* **Data shown**:
○ ○ ○
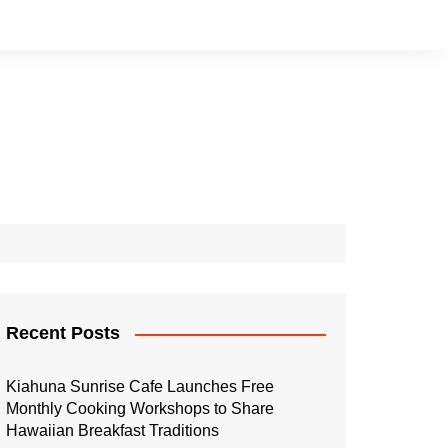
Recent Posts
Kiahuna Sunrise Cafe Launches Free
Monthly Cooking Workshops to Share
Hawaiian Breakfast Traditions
○ ○ ○
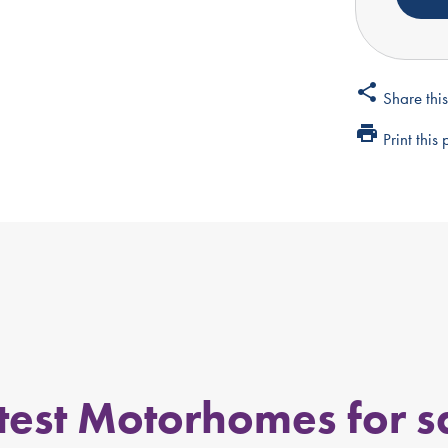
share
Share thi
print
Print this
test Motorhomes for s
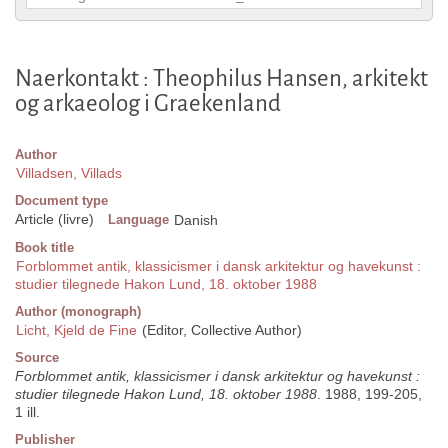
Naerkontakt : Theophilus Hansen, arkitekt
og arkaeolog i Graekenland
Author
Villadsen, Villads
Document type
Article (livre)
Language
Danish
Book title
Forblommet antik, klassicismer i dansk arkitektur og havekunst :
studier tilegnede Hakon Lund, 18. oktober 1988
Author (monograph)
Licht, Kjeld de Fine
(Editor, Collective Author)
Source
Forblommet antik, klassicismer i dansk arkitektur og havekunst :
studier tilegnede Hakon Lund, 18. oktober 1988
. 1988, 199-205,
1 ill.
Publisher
○ ○ ○
* **Directions for this task**: Return, with no change at all, every line in the entries above from the line containing "Recent Posts" through the line containing "Hawaiian Breakfast Traditions".

* **Task answer**:
Recent Posts
Kiahuna Sunrise Cafe Launches Free
Monthly Cooking Workshops to Share
Hawaiian Breakfast Traditions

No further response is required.